61267 – Extract text from Microsoft Word 2.0 (pre-OLE2) document

Bug 61267 - Extract text from Microsoft Word 2.0 (pre-OLE2) document

Summary: Extract text from Microsoft Word 2.0 (pre-OLE2) document

Status:	RESOLVED WONTFIX

Alias:	None

Product:	POI
Classification:	Unclassified
Component:	POI Overall (show other bugs)
Version:	3.16-dev
Hardware:	PC All

Importance:	P2 enhancement (vote)
Target Milestone:	---
Assignee:	POI Developers List

URL:
Keywords:

Depends on:
Blocks:

Reported:	2017-07-09 10:54 UTC by gaurav.chd3
Modified:	2018-04-02 17:18 UTC (History)
CC List:	1 user (show)

Attachments
Meta data of attached word file gets parsed. However, content of file is not parsed and is blank (14.32 KB, application/msword) 2017-07-09 10:54 UTC, gaurav.chd3	Details
View All Add an attachment (proposed patch, testcase, etc.)

Note You need to log in before you can comment on or make changes to this bug.

Description gaurav.chd3 2017-07-09 10:54:28 UTC

Created attachment 35106 [details]
Meta data of attached word file gets parsed. However, content of file is not parsed and is blank

Meta data of attached word file gets parsed. However, content of file is not parsed and is blank

Comment 1 Javen O'Neal 2017-07-10 01:52:50 UTC

The file begins with the following bytes:
> 00000000  db a5 2d 00 31 40 09 04  00 00 00 00 2d 00 00 00  |..-.1@......-...|

And has quite a bit of ASCII embedded in it. This doesn't look like a OLE2 BIFF8 Microsoft Word .doc file nor an OOXML Word .docx file. This looks more like a Microsoft Write .wri file, though has a different magic number.

> 00000180  09 4d 65 6d 62 65 72 20  6f 66 20 33 47 50 50 20  |.Member of 3GPP |
> 00000190  28 41 52 49 42 29 0d 0a  4d 72 2e 20 42 65 6e 6e  |(ARIB)..Mr. Benn|

Furthermore, I cannot open this file with Google Docs.

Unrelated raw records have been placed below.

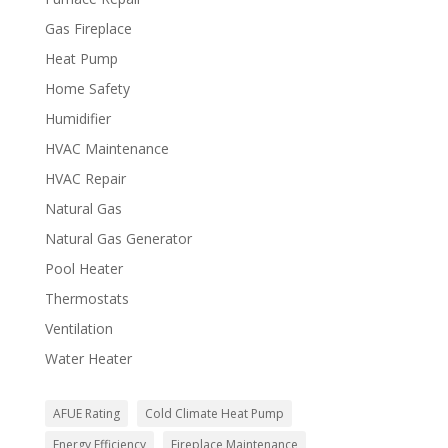
Gas Fireplace
Heat Pump
Home Safety
Humidifier
HVAC Maintenance
HVAC Repair
Natural Gas
Natural Gas Generator
Pool Heater
Thermostats
Ventilation
Water Heater
AFUE Rating
Cold Climate Heat Pump
Energy Efficiency
Fireplace Maintenance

Are you sure this is a Microsoft Word file?
I wasn't able to find any common uses of this magic number.

Comment 2 Javen O'Neal 2017-07-10 01:56:16 UTC

Nevermind. Looks like this claims to be a Word 2.0 file.

http://www.filesignatures.net/index.php?page=search&search=DBA52D00&mode=SIG
> DB A5 2D 00   Word 2.0 file, ASCII

Comment 3 Javen O'Neal 2017-07-10 02:12:43 UTC

There are several entry points into POI. We should figure out what class should be responsible for checking the first few bytes (magic number) of a file to figure out what file format it is (Tika style).

We could continue adding known magic numbers to o.a.p.poifs.HeaderBlock, but we may want to reuse that code elsewhere, such as WorkbookFactory/DocumentFactory/SlideshowFactory, the Extractor classes for Tika, etc.

Comment 4 Nick Burch 2017-07-10 10:27:30 UTC

Tip for next time - run the Tika App jar in --detect mode to see if the file magic is known. In this case, Tika knows it's application/msword2

pre-OLE2 word2 has 2 magics, word5 has 1 (at least that Tika knows about), do people think it's worth adding helpful exceptions in POI for those too?

Comment 5 Dominik Stadler 2018-04-02 17:18:23 UTC

In r1828176 we have added detection for word2 files and thus now make it easier to spot that Apache POI does not support this type of file. 

I think there are currently no plans to fully support this very old format, please reopen this with initial patches for review if you are interested in this feature and you can work on implementing and maintaining this.